Fialho and Galaz have said the show’s portrayal of immigration detention – and the need for their legal hotline – “could not be closer to the truth.”
In an op-ed for InStyle this summer, Fialho and Galaz described the hotline as “a lifeline to the outside world for those who cannot afford to pay for a phone call, which can cost over $10 for just 15 minutes.” Save for the numbers on the approved list of pro bono legal service providers, all of detainees’ phone calls from ICE facilities cost money.
The problem was particularly on display in the fifth episode of the latest season, “Minority Deport,” featuring the hotline.
In the episode, women wearing orange jumpsuits and chains around their waists and down to their ankles go before a judge one by one, none of them represented by attorneys. Some end up deported. One immigrant, Karla, however, read up on her rights and demands that her hearing be delayed so she could have more time to find legal counsel, a request the fictional judge granted.

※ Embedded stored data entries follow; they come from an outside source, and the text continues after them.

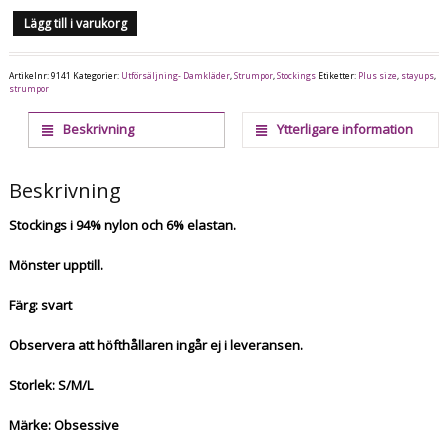
Lägg till i varukorg
Artikelnr:
9141
Kategorier:
Utförsäljning- Damkläder
,
Strumpor
,
Stockings
Etiketter:
Plus size
,
stayups
,
strumpor
Beskrivning
Ytterligare information
Beskrivning
Stockings i 94% nylon och 6% elastan.
Mönster upptill.
Färg: svart
Observera att höfthållaren ingår ej i leveransen.
Storlek: S/M/L
Märke: Obsessive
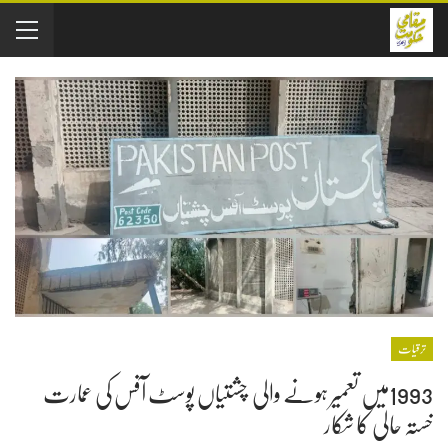
ترقیات
1993میں تعمیر ہونے والی چشتیاں پوسٹ آفس کی عمارت
خستہ حالی کا شکار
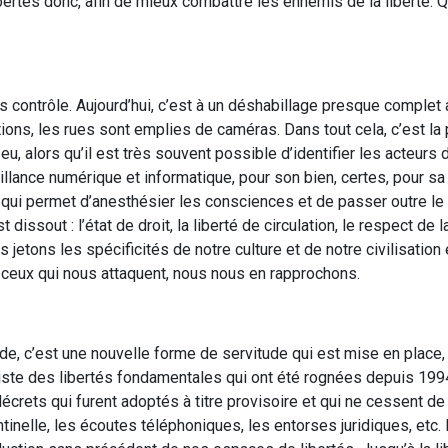
ertés donc, afin de mieux combattre les ennemis de la liberté.
 contrôle. Aujourd’hui, c’est à un déshabillage presque complet a
tions, les rues sont emplies de caméras. Dans tout cela, c’est la 
u, alors qu’il est très souvent possible d’identifier les acteurs
illance numérique et informatique, pour son bien, certes, pour sa
 qui permet d’anesthésier les consciences et de passer outre le d
issout : l’état de droit, la liberté de circulation, le respect de la
 jetons les spécificités de notre culture et de notre civilisation e
 ceux qui nous attaquent, nous nous en rapprochons.
, c’est une nouvelle forme de servitude qui est mise en place,
 liste des libertés fondamentales qui ont été rognées depuis 199
décrets qui furent adoptés à titre provisoire et qui ne cessent de 
tinelle, les écoutes téléphoniques, les entorses juridiques, etc. 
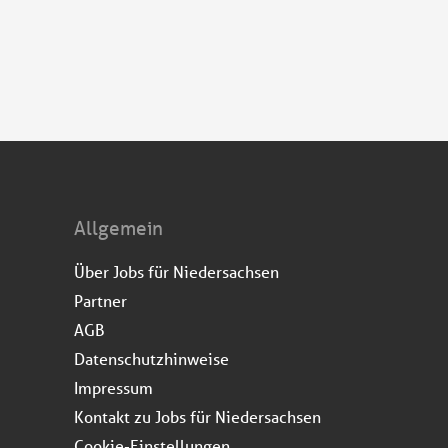
Allgemein
Über Jobs für Niedersachsen
Partner
AGB
Datenschutzhinweise
Impressum
Kontakt zu Jobs für Niedersachsen
Cookie-Einstellungen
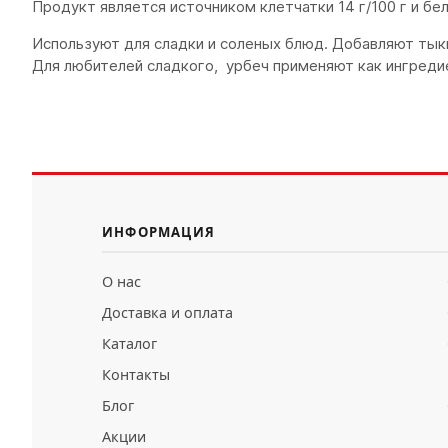
Продукт является источником клетчатки 14 г/100 г и бел
Используют для сладки и соленых блюд. Добавляют тыкве
Для любителей сладкого, урбеч применяют как ингредиен
ИНФОРМАЦИЯ
О нас
Доставка и оплата
Каталог
Контакты
Блог
Акции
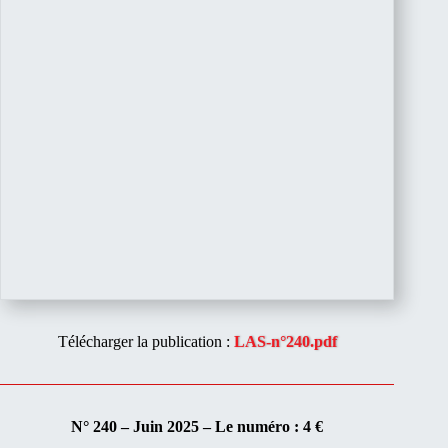
Télécharger la publication :
LAS-n°240.pdf
N° 240 – Juin 2025 – Le numéro : 4 €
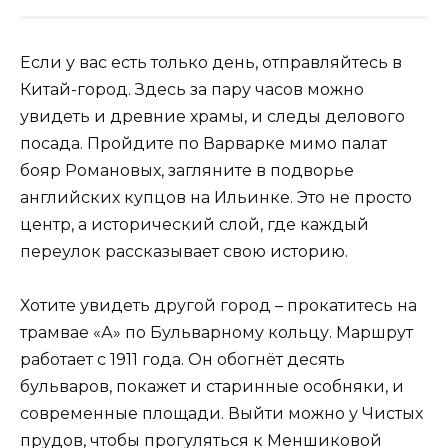
Если у вас есть только день, отправляйтесь в
Китай-город. Здесь за пару часов можно
увидеть и древние храмы, и следы делового
посада. Пройдите по Варварке мимо палат
бояр Романовых, загляните в подворье
английских купцов на Ильинке. Это не просто
центр, а исторический слой, где каждый
переулок рассказывает свою историю.
Хотите увидеть другой город – прокатитесь на
трамвае «А» по Бульварному кольцу. Маршрут
работает с 1911 года. Он обогнёт десять
бульваров, покажет и старинные особняки, и
современные площади. Выйти можно у Чистых
прудов, чтобы прогуляться к Меншиковой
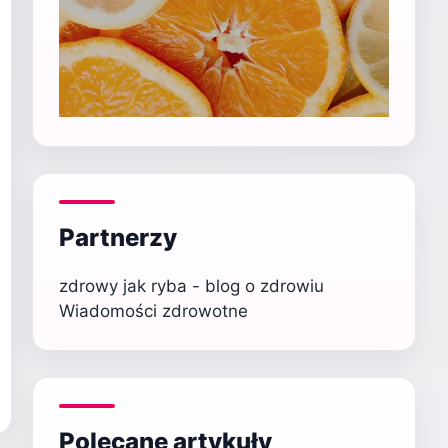
Partnerzy
zdrowy jak ryba - blog o zdrowiu
Wiadomości zdrowotne
Polecane artykuły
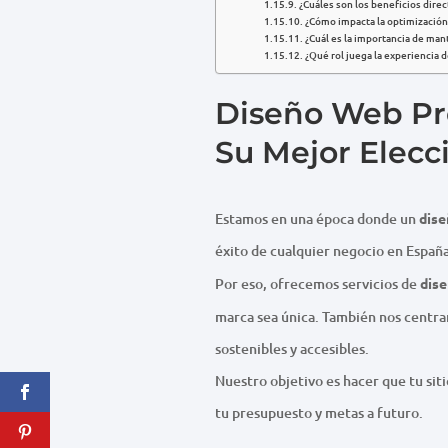
¿Cuáles son los beneficios dire
¿Cómo impacta la optimización
¿Cuál es la importancia de man
¿Qué rol juega la experiencia 
Diseño Web Pro
Su Mejor Elecc
Estamos en una época donde un
dise
éxito de cualquier negocio en España
Por eso, ofrecemos servicios de
dise
marca sea única. También nos centra
sostenibles y accesibles.
Nuestro objetivo es hacer que tu sit
tu presupuesto y metas a futuro.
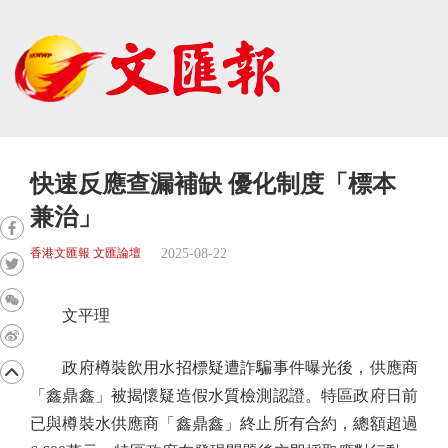
快速反應查漏補缺 優化制度「標本
兼治」
2025-08-22
香港文匯報 文匯論壇
文平理
政府樽裝飲用水招標疑遭詐騙事件曝光後，供應商
「鑫鼎鑫」被揭懷疑造假水質檢測認證。特區政府日前
已與樽裝水供應商「鑫鼎鑫」終止所有合約，總額超過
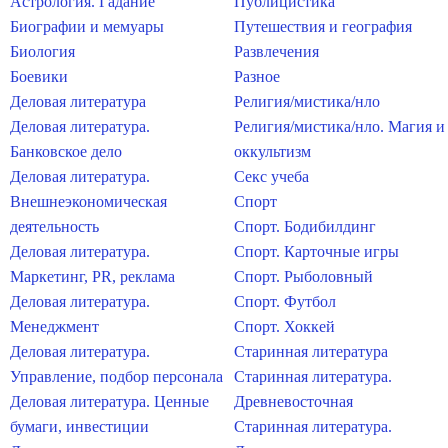
Астрология. Гадание
Публицистика
Биографии и мемуары
Путешествия и география
Биология
Развлечения
Боевики
Разное
Деловая литература
Религия/мистика/нло
Деловая литература.
Религия/мистика/нло. Магия и
Банковское дело
оккультизм
Деловая литература.
Секс учеба
Внешнеэкономическая
Спорт
деятельность
Спорт. Бодибилдинг
Деловая литература.
Спорт. Карточные игры
Маркетинг, PR, реклама
Спорт. Рыболовный
Деловая литература.
Спорт. Футбол
Менеджмент
Спорт. Хоккей
Деловая литература.
Старинная литература
Управление, подбор персонала
Старинная литература.
Деловая литература. Ценные
Древневосточная
бумаги, инвестиции
Старинная литература.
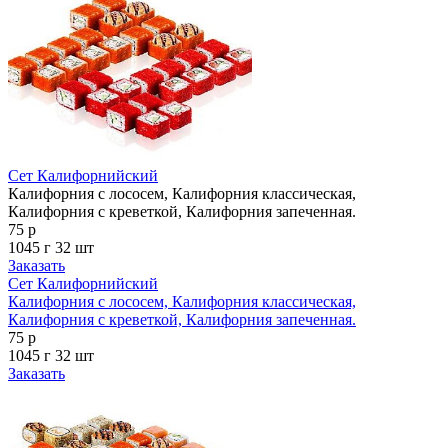
Сет Калифорнийский
Калифорния с лососем, Калифорния классическая,
Калифорния с креветкой, Калифорния запеченная.
75 р
1045 г
32 шт
Заказать
Сет Калифорнийский
Калифорния с лососем, Калифорния классическая,
Калифорния с креветкой, Калифорния запеченная.
75 р
1045 г
32 шт
Заказать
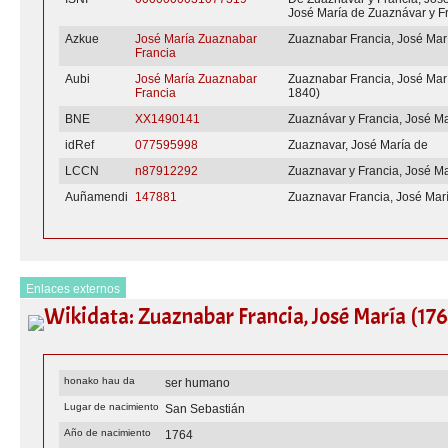
José María de Zuaznávar y F
Azkue
José María Zuaznabar
Zuaznabar Francia, José Mar
Francia
Aubi
José María Zuaznabar
Zuaznabar Francia, José Mar
Francia
1840)
BNE
XX1490141
Zuaznávar y Francia, José Ma
idRef
077595998
Zuaznavar, José María de
LCCN
n87912292
Zuaznavar y Francia, José Ma
Auñamendi
147881
Zuaznavar Francia, José Mar
Enlaces externos
Wikidata: Zuaznabar Francia, José María (17
honako hau da
ser humano
Lugar de nacimiento
San Sebastián
Año de nacimiento
1764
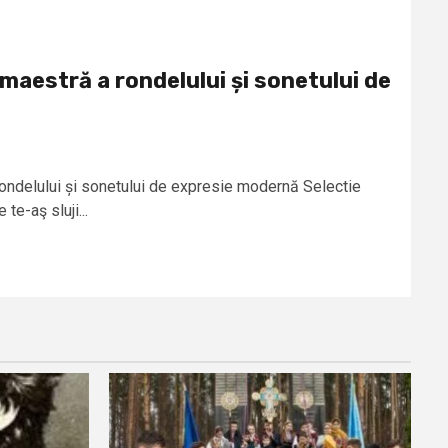
aestră a rondelului și sonetului de
delului și sonetului de expresie modernă Selectie
te-aş sluji...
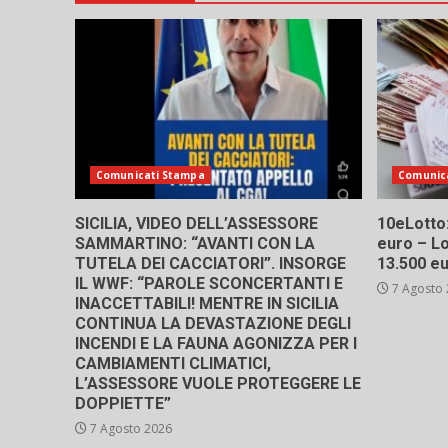
Comunicati Stampa
Comunic
SICILIA, VIDEO DELL’ASSESSORE
10eLotto: 
SAMMARTINO: “AVANTI CON LA
euro – Lo
TUTELA DEI CACCIATORI”. INSORGE
13.500 e
IL WWF: “PAROLE SCONCERTANTI E
7 Agosto
INACCETTABILI! MENTRE IN SICILIA
CONTINUA LA DEVASTAZIONE DEGLI
INCENDI E LA FAUNA AGONIZZA PER I
CAMBIAMENTI CLIMATICI,
L’ASSESSORE VUOLE PROTEGGERE LE
DOPPIETTE”
7 Agosto 2026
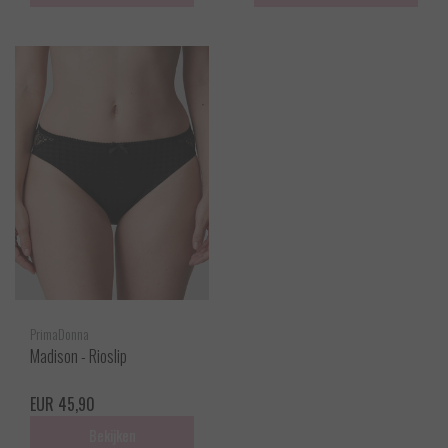
PrimaDonna
Madison - Rioslip
EUR 45,90
Bekijken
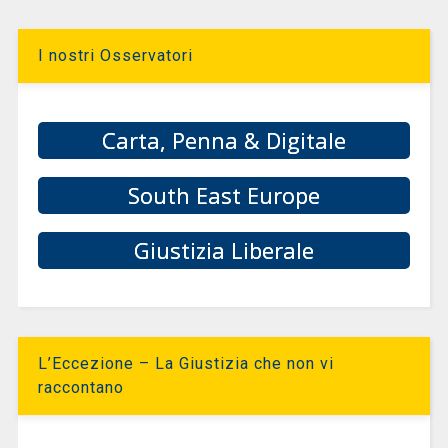
I nostri Osservatori
Carta, Penna & Digitale
South East Europe
Giustizia Liberale
L’Eccezione – La Giustizia che non vi
raccontano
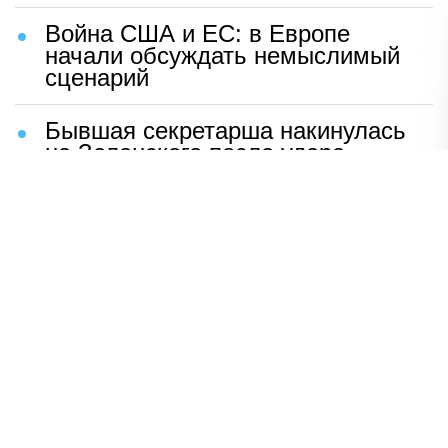
Война США и ЕС: в Европе
начали обсуждать немыслимый
сценарий
Бывшая секретарша накинулась
на Зеленского после удара
возмездия ВС РФ
В Москве назвали ключевой
фактор завершения СВО
Мерц жаждет войны с Россией:
раскрыто — зачем
Иран разгромил логово
американцев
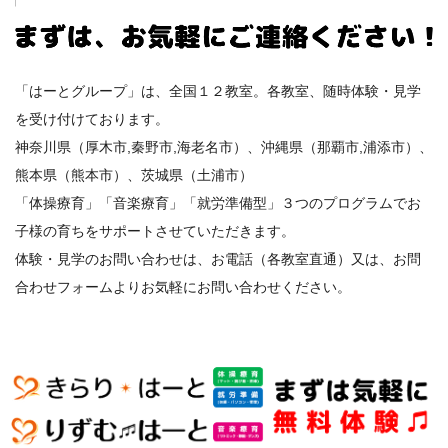
「はーとグループ」は、全国１２教室。各教室、随時体験・見学
を受け付けております。
神奈川県（厚木市,秦野市,海老名市）、沖縄県（那覇市,浦添市）、
熊本県（熊本市）、茨城県（土浦市）
「体操療育」「音楽療育」「就労準備型」３つのプログラムでお
子様の育ちをサポートさせていただきます。
体験・見学のお問い合わせは、お電話（各教室直通）又は、お問
合わせフォームよりお気軽にお問い合わせください。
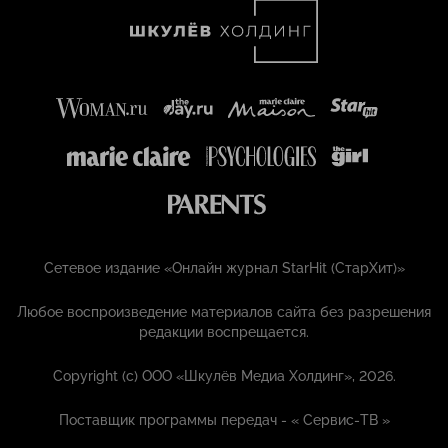
Сетевое издание «Онлайн журнал StarHit (СтарХит)»
Любое воспроизведение материалов сайта без разрешения
редакции воспрещается.
Copyright (с) ООО «Шкулёв Медиа Холдинг», 2026.
Поставщик программы передач - «
Сервис-ТВ
»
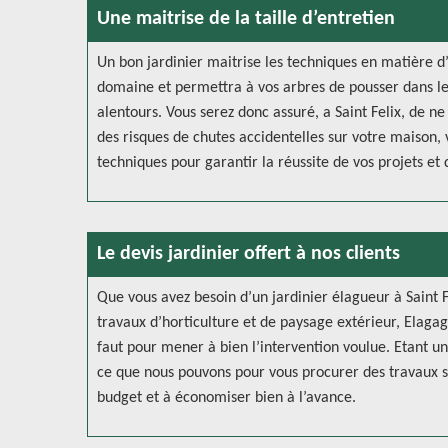
Une maitrise de la taille d’entretien
Un bon jardinier maitrise les techniques en matière d
domaine et permettra à vos arbres de pousser dans le
alentours. Vous serez donc assuré, a Saint Felix, de n
des risques de chutes accidentelles sur votre maison, v
techniques pour garantir la réussite de vos projets et 
Le devis jardinier offert à nos clients
Que vous avez besoin d’un jardinier élagueur à Saint 
travaux d’horticulture et de paysage extérieur, Elagag
faut pour mener à bien l’intervention voulue. Etant un A
ce que nous pouvons pour vous procurer des travaux so
budget et à économiser bien à l’avance.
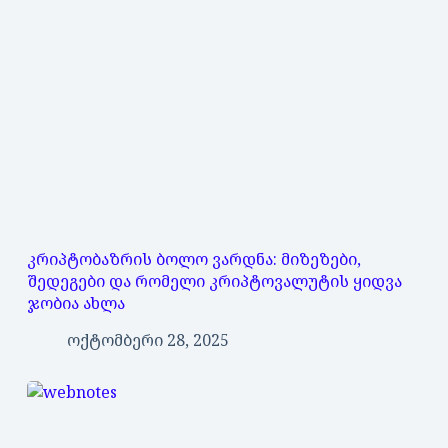
კრიპტობაზრის ბოლო ვარდნა: მიზეზები,
შედეგები და რომელი კრიპტოვალუტის ყიდვა
ჯობია ახლა
ოქტომბერი 28, 2025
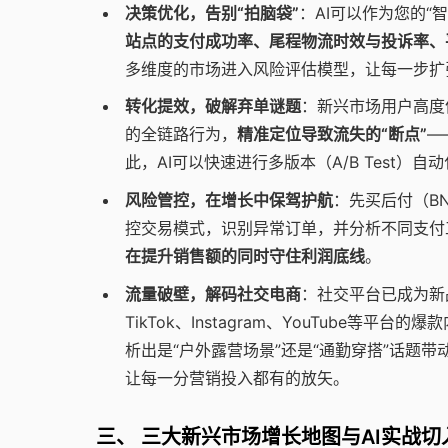
决策优化，告别“拍脑袋”
：AI可以作为您的“
站点的支付成功率、尾程物流时效与投诉率、
多维度的市场进入风险评估模型，让每一步扩
转化提效，破解弃单谜题
：新兴市场用户高度
的全链路行为，
精准定位导致流失的“断点”
—
此，AI可以快速进行多版本（A/B Test
风险管控，在增长中保驾护航
：先买后付（B
控交易模式，识别异常订单，并分析不同支付
在提升销售额的同时守住利润底线
。
流量破壁，解码社交电商
：社交平台已成为新
TikTok、Instagram、YouTube
析出是“户外露营场景”还是“通勤穿搭”话题
让每一分营销投入都有的放矢。
三、 三大新兴市场增长地图与AI实战切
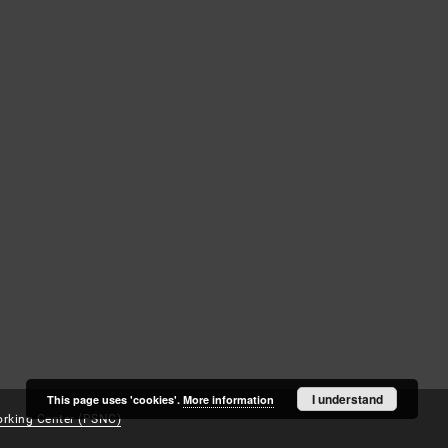
Log in
Recently viewed
I understand
This page uses 'cookies'.
More information
rking Center (PSNC)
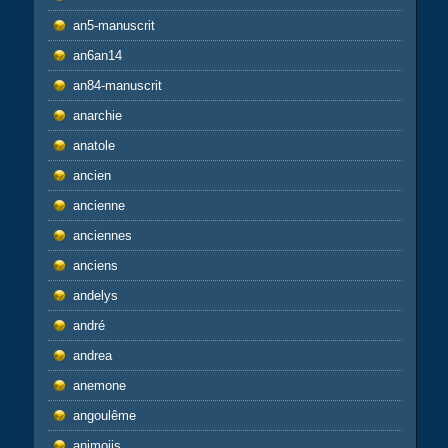
an5-manuscrit
an6an14
an84-manuscrit
anarchie
anatole
ancien
ancienne
anciennes
anciens
andelys
andré
andrea
anemone
angoulême
animojis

Back at the detention facility, Maritza starts teaching the other women how to find it for free: She writes down Freedom for Immigrants’ hotline number down on scraps of paper, distributing them to desperate women in the room. One begged for the legal assistance so she could see her children again.
“This scene struck a strong emotional chord with us, triggering memories of the many times we have surreptitiously written our hotline number on bits of notebook paper during facility visits and watched as detained individuals tried memorizing the digits requiring no translation,” Fialho and Galaz wrote.
In the cease-and-desist letter sent to ICE, Fialho and Galaz say that if ICE does not begin allowing detainees access to the hotline within 10 days, the group will take legal action.
Seven actors and producers from “Orange Is the New Black” signed an accompanying letter of support making the same demand.